++++ DATASET EXCERPTS

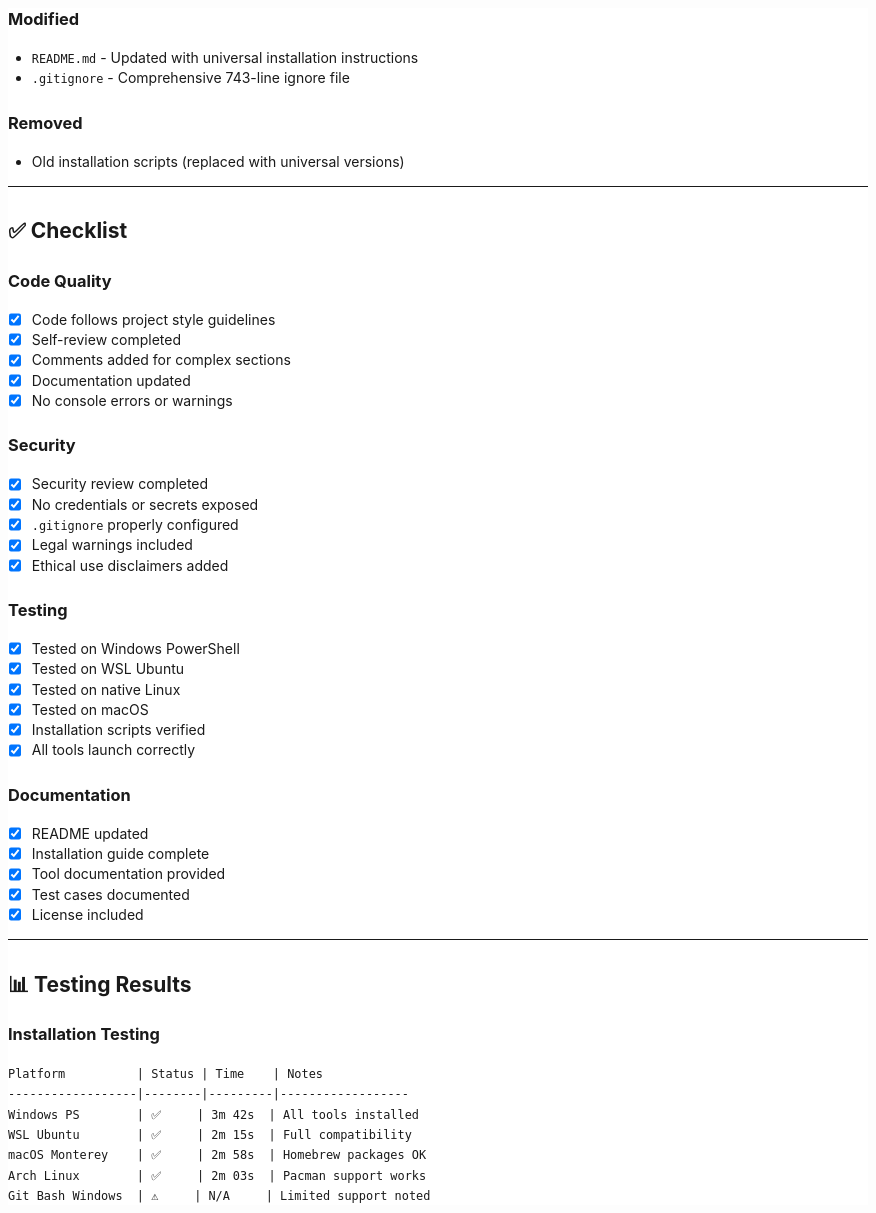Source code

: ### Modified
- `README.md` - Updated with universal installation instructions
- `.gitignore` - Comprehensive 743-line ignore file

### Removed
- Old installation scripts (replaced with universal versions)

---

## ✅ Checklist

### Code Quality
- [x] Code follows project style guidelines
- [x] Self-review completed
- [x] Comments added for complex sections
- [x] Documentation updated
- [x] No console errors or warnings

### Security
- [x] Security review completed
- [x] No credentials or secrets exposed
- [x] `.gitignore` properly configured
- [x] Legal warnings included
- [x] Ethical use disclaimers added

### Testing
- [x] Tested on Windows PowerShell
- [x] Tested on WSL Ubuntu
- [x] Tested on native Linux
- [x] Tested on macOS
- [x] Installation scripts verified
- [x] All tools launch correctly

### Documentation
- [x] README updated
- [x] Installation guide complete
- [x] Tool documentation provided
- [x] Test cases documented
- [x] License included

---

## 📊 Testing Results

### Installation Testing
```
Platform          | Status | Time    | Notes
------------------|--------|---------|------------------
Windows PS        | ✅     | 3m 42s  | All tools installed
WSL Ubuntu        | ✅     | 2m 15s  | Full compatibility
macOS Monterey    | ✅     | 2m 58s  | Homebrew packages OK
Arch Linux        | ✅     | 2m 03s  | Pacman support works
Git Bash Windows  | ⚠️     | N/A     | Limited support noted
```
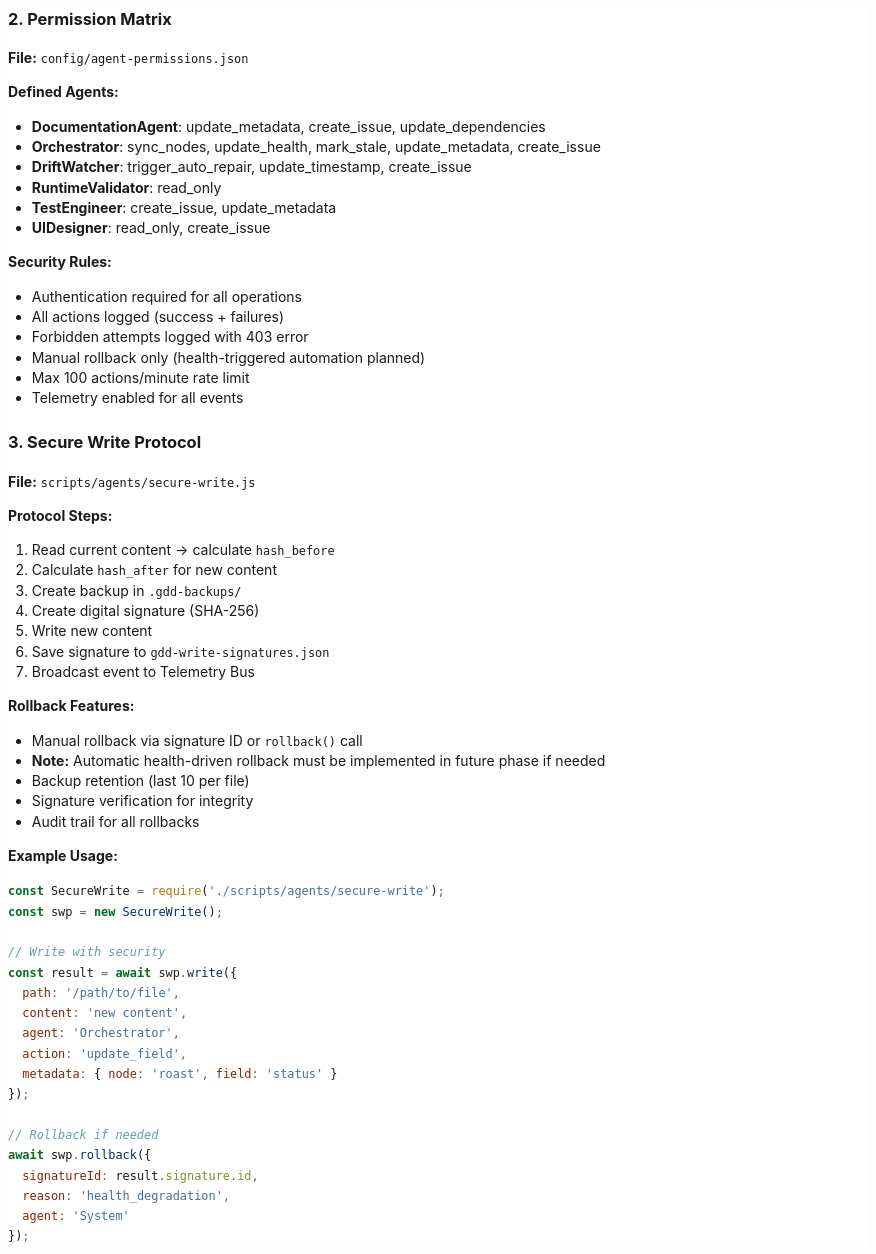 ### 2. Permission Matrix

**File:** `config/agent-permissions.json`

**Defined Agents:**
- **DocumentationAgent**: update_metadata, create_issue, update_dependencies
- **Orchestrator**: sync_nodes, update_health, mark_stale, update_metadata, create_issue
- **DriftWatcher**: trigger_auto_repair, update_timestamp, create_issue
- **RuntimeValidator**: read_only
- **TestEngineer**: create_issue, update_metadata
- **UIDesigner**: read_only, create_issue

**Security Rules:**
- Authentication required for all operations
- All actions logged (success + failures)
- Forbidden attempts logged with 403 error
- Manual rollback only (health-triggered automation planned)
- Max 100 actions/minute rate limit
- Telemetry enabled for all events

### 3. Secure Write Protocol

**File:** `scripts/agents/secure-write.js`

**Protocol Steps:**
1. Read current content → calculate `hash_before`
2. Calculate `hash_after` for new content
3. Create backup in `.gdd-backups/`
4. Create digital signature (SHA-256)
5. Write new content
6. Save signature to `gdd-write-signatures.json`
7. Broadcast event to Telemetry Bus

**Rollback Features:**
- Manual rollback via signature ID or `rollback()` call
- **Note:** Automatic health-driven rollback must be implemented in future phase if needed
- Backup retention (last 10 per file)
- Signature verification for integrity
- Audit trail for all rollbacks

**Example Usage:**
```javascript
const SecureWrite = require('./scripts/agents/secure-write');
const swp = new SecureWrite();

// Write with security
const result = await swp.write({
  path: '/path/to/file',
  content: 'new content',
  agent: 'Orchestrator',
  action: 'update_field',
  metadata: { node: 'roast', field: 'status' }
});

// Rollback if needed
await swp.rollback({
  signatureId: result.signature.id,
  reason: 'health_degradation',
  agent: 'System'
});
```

++++++++

■ ACTIVITY ■
Give all the lines above again, character for character, without pictures.

■ WRITTEN SOLUTION ■
Source code

: ### Modified
- `README.md` - Updated with universal installation instructions
- `.gitignore` - Comprehensive 743-line ignore file

### Removed
- Old installation scripts (replaced with universal versions)

---

## ✅ Checklist

### Code Quality
- [x] Code follows project style guidelines
- [x] Self-review completed
- [x] Comments added for complex sections
- [x] Documentation updated
- [x] No console errors or warnings

### Security
- [x] Security review completed
- [x] No credentials or secrets exposed
- [x] `.gitignore` properly configured
- [x] Legal warnings included
- [x] Ethical use disclaimers added

### Testing
- [x] Tested on Windows PowerShell
- [x] Tested on WSL Ubuntu
- [x] Tested on native Linux
- [x] Tested on macOS
- [x] Installation scripts verified
- [x] All tools launch correctly

### Documentation
- [x] README updated
- [x] Installation guide complete
- [x] Tool documentation provided
- [x] Test cases documented
- [x] License included

---

## 📊 Testing Results

### Installation Testing
```
Platform          | Status | Time    | Notes
------------------|--------|---------|------------------
Windows PS        | ✅     | 3m 42s  | All tools installed
WSL Ubuntu        | ✅     | 2m 15s  | Full compatibility
macOS Monterey    | ✅     | 2m 58s  | Homebrew packages OK
Arch Linux        | ✅     | 2m 03s  | Pacman support works
Git Bash Windows  | ⚠️     | N/A     | Limited support noted
```
 ### 2. Permission Matrix

**File:** `config/agent-permissions.json`

**Defined Agents:**
- **DocumentationAgent**: update_metadata, create_issue, update_dependencies
- **Orchestrator**: sync_nodes, update_health, mark_stale, update_metadata, create_issue
- **DriftWatcher**: trigger_auto_repair, update_timestamp, create_issue
- **RuntimeValidator**: read_only
- **TestEngineer**: create_issue, update_metadata
- **UIDesigner**: read_only, create_issue

**Security Rules:**
- Authentication required for all operations
- All actions logged (success + failures)
- Forbidden attempts logged with 403 error
- Manual rollback only (health-triggered automation planned)
- Max 100 actions/minute rate limit
- Telemetry enabled for all events

### 3. Secure Write Protocol

**File:** `scripts/agents/secure-write.js`

**Protocol Steps:**
1. Read current content → calculate `hash_before`
2. Calculate `hash_after` for new content
3. Create backup in `.gdd-backups/`
4. Create digital signature (SHA-256)
5. Write new content
6. Save signature to `gdd-write-signatures.json`
7. Broadcast event to Telemetry Bus

**Rollback Features:**
- Manual rollback via signature ID or `rollback()` call
- **Note:** Automatic health-driven rollback must be implemented in future phase if needed
- Backup retention (last 10 per file)
- Signature verification for integrity
- Audit trail for all rollbacks

**Example Usage:**
```javascript
const SecureWrite = require('./scripts/agents/secure-write');
const swp = new SecureWrite();

// Write with security
const result = await swp.write({
  path: '/path/to/file',
  content: 'new content',
  agent: 'Orchestrator',
  action: 'update_field',
  metadata: { node: 'roast', field: 'status' }
});

// Rollback if needed
await swp.rollback({
  signatureId: result.signature.id,
  reason: 'health_degradation',
  agent: 'System'
});
```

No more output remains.